## RECORD EXTRACTS
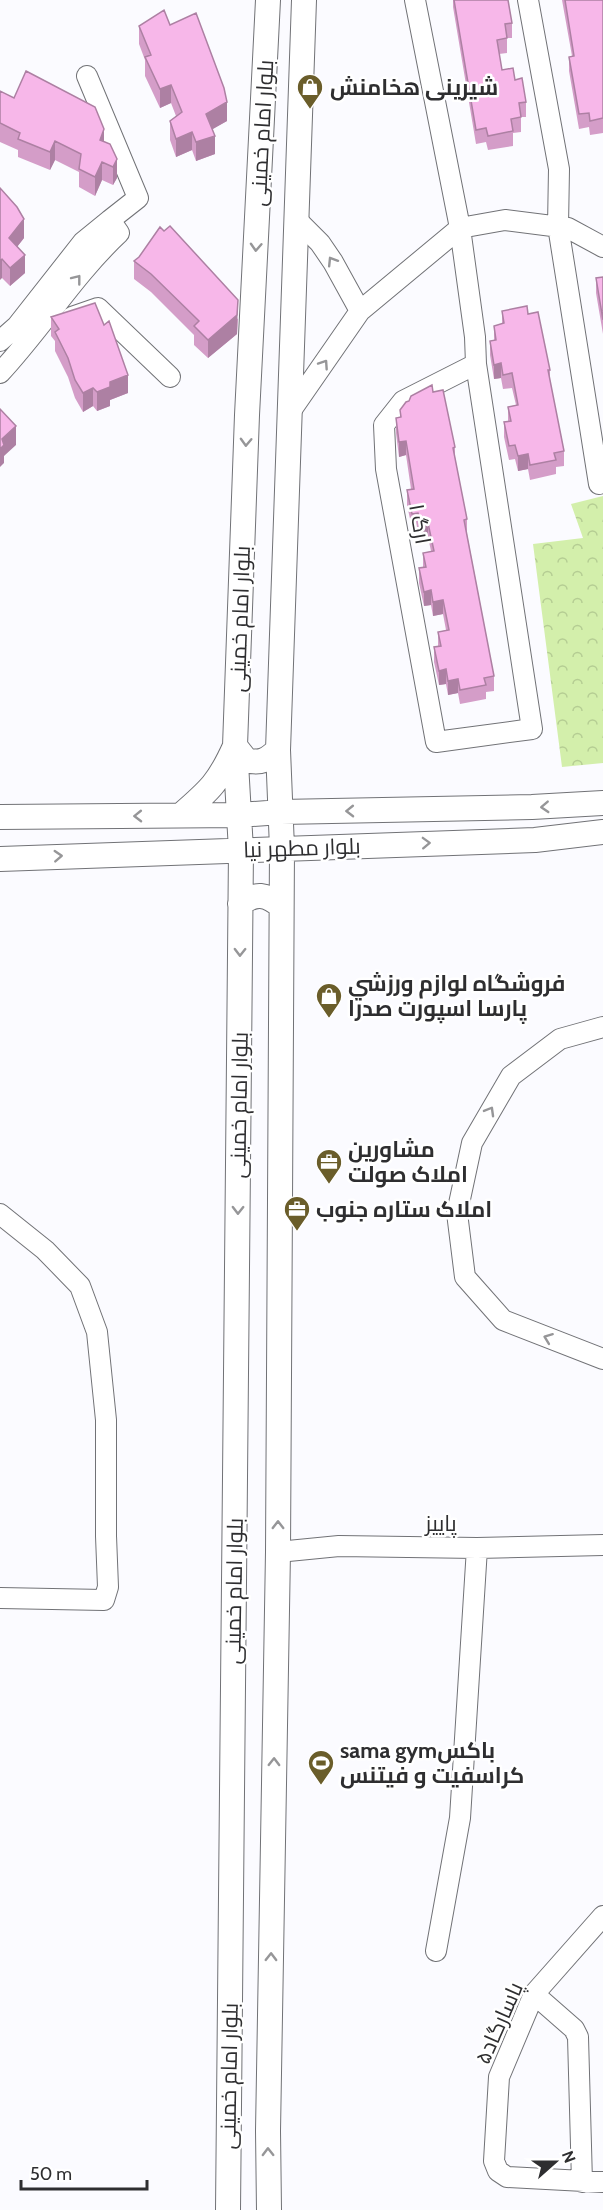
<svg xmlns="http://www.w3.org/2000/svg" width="603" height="2210" viewBox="0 0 603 2210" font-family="Cabin,Cairo,sans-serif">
  <defs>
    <pattern id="park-crowns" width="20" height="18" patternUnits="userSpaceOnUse" patternTransform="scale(1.5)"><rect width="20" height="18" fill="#d3efab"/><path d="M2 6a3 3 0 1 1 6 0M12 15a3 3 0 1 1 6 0" fill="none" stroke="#b5cd93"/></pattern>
  </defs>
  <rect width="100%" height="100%" fill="#fbfbff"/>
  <path fill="url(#park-crowns)" d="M603,496V763L562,767L533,544L583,538L571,504Z"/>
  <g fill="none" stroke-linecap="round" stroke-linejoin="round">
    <g stroke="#717276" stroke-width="22">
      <path id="minor" d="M415,0L460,228L475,337L476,364L532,729L436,742L386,469L384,425L403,401L476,364
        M528,0L559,169L558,226L599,484
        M87,76L138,198L110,220
        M295,218L320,243L333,262L360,311
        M72,317L98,308L170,377
        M0,341L17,326L83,242L110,220L119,233C74,275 42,328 0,373
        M290,412L360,311L460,228L505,220L568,228L603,247
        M603,1027L560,1039L511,1076L472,1143L457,1213L465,1277L503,1320L603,1359
        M0,1214L45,1250L80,1286L97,1332L106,1420V1536L108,1587L104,1600L0,1598
        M278,1552L339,1546L477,1548L603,1545
        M603,1916L534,1994L499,2077L494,2161L498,2171L507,2177L603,2182
        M436,1951L460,1818L477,1548
        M534,1994L574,2029L578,2037L582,2182"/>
    </g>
    <g stroke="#717276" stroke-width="26">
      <path id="major" d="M181,815C210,790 219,782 235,746L246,760C261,764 267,760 278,750
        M0,817L239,815L281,812L532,807L603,803
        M0,859L535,840L603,832
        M240,904C256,892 266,894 281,906
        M228,2210L241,850L235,746L247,415L268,0
        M269,2210L268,2131L278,1552L282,848L278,750L304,0"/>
    </g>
    <use href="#minor" stroke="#fff" stroke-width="20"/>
    <use href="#major" stroke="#fff" stroke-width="24"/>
  </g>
  <path fill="#d49dc8" d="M453,0H501L512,23V38H507V53L499,54L502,70L515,80L526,102V117H521V132L513,133V146L488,150L486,142L476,144L453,7Z
    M562,0H603V133L590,135L589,127L579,129L569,71V57L572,56Z
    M170,25L227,121L212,129L215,154L196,161L192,150L176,157L170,140V121L176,116L171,103L160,108L145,76V60L139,44V26Z
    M0,91L104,141L117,178L113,185L102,180L95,196L79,187V172L55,160L50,170L18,157V150L0,142Z
    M0,188L24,238L17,247L25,273L10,286L2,278Z
    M134,261L238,319L237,334L208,358L194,345V335L151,292L134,279Z
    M603,277V334L596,293V278Z
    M502,311L528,314L550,370V380L564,451V466L556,467V474L530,480L528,469L518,471L515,459L509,460L504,437V422H508V407L516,405L512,388L503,389L501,378L494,379L490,355V341L494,340V326L502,324Z
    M51,317L128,393L110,400V406L97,411L93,406L83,412L75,398L68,377L55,351V341L51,336Z
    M433,392L455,447V457L467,519V534L494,676V691L486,692V699L460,704L458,693L448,695L446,684L439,685L434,662V647L438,646V632L446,630L443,614L433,616L431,605L424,606L419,583V568L423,567V553L431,551L428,537L421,539L418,527L412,528L407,505V490L411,489L406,455L399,457L396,433V418L400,417V410Z"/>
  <path fill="#ad80a3" d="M171,85V103L160,108V89Z
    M227,102V121L206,133V114Z
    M104,129V148L100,140Z
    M192,132V150L176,157V139Z
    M215,136V154L196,161V142Z
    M55,141V160L50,170V152Z
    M117,159V178L113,185V167Z
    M102,162V180L95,196V177Z
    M24,219V238L9,257V238Z
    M25,255V273L10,286V268Z
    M2,259V278L0,280V261Z
    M238,300L237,334L208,358V340Z
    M501,363V378L494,379V365Z
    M128,375V393L110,400V406L97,411V392L110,382Z
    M93,388V406L83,412V393Z
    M16,426V445L4,456V463L0,467V449L2,439Z
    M406,441V455L399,457V442Z
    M528,454V469L518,471V456Z
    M428,523V537L421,539V524Z
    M431,590V605L424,606V592Z
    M443,600V614L433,616V602Z
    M446,669V684L439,685V671Z
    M458,679V693L448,695V681Z"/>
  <path fill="#f7b7e9" stroke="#ad80a3" stroke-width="1.5" d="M454,0H508L512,23L505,24L507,38L497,40L502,70L513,68L515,80L522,78L526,102L519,103L521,117L511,119L513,131L488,136L486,128L476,130Z
    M565,0H603V118L590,121L589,113L579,114L569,57L574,56Z
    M164,10L170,25L196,13L224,88L227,102L206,114L215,136L196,142L192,132L176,139L170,121L182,112L171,85L160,89L145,57L151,55L139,26Z
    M26,71L95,107L104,129L100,140L110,144L117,159L113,167L102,162L95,177L79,169L81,154L55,141L50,152L18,139L20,133L0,123V91L14,98Z
    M0,188L17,207L24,219L9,238L25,255L10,268L2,259L0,261Z
    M170,226L238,300L237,315L208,340L194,326L199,321L151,274L134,261L139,257L160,227L164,231Z
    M603,277V320L596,278Z
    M95,303L104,325L109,321L128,375L110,382V387L97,392L93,388L83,393L75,380L68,358L55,332L59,329L51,317Z
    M527,306L528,314L538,312L550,370H548L564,451L554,453L556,460L530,465L528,454L518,456L515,445L509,446L504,422L511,421L508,407L518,405L512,373L503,375L501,363L494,365L490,341L496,340L494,326L504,323L502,311Z
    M432,385L433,392L443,390L455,447L453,448L467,519L464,520L494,676L484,678L486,685L460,690L458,679L448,681L446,669L439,671L434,647L441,646L438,632L449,630L443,600L433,602L431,590L424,592L419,568L426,567L423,553L434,551L428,523L421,524L418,513L412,514L407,490L414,489L406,441L399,442L396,418L401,417L400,410L406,402L409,401L411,396Z
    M0,409L16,426L2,439L4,445L0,449Z"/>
  <defs><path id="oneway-chevron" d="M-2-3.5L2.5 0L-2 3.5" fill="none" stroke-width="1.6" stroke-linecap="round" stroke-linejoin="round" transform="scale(1.5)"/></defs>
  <g stroke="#969698">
    <use href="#oneway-chevron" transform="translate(256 247) rotate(93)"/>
    <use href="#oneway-chevron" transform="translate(332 261) rotate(-122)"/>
    <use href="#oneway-chevron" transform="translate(77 279) rotate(-52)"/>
    <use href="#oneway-chevron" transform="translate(324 364) rotate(-56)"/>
    <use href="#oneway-chevron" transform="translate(246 442) rotate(92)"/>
    <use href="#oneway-chevron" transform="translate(545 807) rotate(177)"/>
    <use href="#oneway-chevron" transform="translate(350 811) rotate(179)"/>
    <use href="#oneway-chevron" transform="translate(138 816) rotate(179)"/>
    <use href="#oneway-chevron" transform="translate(426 843) rotate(-2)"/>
    <use href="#oneway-chevron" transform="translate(58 856) rotate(-3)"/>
    <use href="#oneway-chevron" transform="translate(240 952) rotate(91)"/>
    <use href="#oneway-chevron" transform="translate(490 1111) rotate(-60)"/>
    <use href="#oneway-chevron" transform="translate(238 1210) rotate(91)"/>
    <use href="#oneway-chevron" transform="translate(548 1338) rotate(-159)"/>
    <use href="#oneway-chevron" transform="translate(278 1525) rotate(-90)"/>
    <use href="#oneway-chevron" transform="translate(274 1762) rotate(-89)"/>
    <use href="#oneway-chevron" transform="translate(271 1957) rotate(-89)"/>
    <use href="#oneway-chevron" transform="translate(268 2152) rotate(-91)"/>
  </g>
  <defs>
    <g id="shop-pin" transform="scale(1.35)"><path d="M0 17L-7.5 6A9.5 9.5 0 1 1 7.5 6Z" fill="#6a5d2a" stroke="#fff"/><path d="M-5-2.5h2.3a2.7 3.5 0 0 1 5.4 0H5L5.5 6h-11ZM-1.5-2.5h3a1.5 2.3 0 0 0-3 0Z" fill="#fff"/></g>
    <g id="office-pin" transform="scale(1.35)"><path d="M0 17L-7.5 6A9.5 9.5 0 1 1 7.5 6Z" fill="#6a5d2a" stroke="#fff"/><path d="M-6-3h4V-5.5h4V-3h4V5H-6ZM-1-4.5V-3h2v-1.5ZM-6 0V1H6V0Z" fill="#fff"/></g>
    <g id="stadium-pin" transform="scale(1.35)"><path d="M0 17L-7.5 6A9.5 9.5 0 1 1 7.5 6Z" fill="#6a5d2a" stroke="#fff"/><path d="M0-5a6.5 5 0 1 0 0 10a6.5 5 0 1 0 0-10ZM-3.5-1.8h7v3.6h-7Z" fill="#fff"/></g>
  </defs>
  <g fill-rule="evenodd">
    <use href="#shop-pin" x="310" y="87"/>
    <use href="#shop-pin" x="329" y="996"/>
    <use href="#office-pin" x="329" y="1162"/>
    <use href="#office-pin" x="297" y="1209"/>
    <use href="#stadium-pin" x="321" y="1763"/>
  </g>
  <g text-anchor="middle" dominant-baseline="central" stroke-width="5" stroke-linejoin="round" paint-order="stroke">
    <g font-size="22" font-weight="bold" fill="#2e2e30" stroke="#fff" text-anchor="start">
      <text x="330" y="87">شیرینی هخامنش</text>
      <text x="348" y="983">فروشگاه لوازم ورزشي<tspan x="348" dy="25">پارسا اسپورت صدرا</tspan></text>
      <text x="348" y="1149">مشاورین<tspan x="348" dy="25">املاک صولت</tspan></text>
      <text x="316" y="1209">املاک ستاره جنوب</text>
      <text x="340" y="1750">sama gymباکس<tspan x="340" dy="25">کراسفیت و فیتنس</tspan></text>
    </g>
    <g font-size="22" fill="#2e2e30" stroke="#fff">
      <text transform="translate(262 133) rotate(-87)">بلوار امام خمینی</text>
      <text transform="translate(420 524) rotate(80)">ارگ ۱</text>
      <text transform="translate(240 619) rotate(-88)">بلوار امام خمینی</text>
      <text transform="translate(302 848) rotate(-2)">بلوار مطهر نیا</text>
      <text transform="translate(239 1105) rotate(-89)">بلوار امام خمینی</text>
      <text x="441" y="1523">پاییز</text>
      <text transform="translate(234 1591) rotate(-89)">بلوار امام خمینی</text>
      <text transform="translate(499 2023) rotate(-66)">پاسارگاد۵</text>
      <text transform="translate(229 2076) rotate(-89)">بلوار امام خمینی</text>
    </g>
  </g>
  <g transform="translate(555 2162) rotate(69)" stroke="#ffffff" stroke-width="4.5" paint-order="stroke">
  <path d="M0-4.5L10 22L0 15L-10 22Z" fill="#2e2e30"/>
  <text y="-9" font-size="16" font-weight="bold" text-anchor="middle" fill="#2e2e30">N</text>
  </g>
  <path d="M21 2180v9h126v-9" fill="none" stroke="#2e2e30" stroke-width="3"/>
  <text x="30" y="2180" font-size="18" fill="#2e2e30" stroke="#ffffff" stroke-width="4.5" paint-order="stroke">50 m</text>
</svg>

## WHAT YOU ARE ASKED TO DO
Copy the lines that hold the word "weight". Take them from the records above.

## OUTPUT OF THE EXERCISE
    <g font-size="22" font-weight="bold" fill="#2e2e30" stroke="#fff" text-anchor="start">
  <text y="-9" font-size="16" font-weight="bold" text-anchor="middle" fill="#2e2e30">N</text>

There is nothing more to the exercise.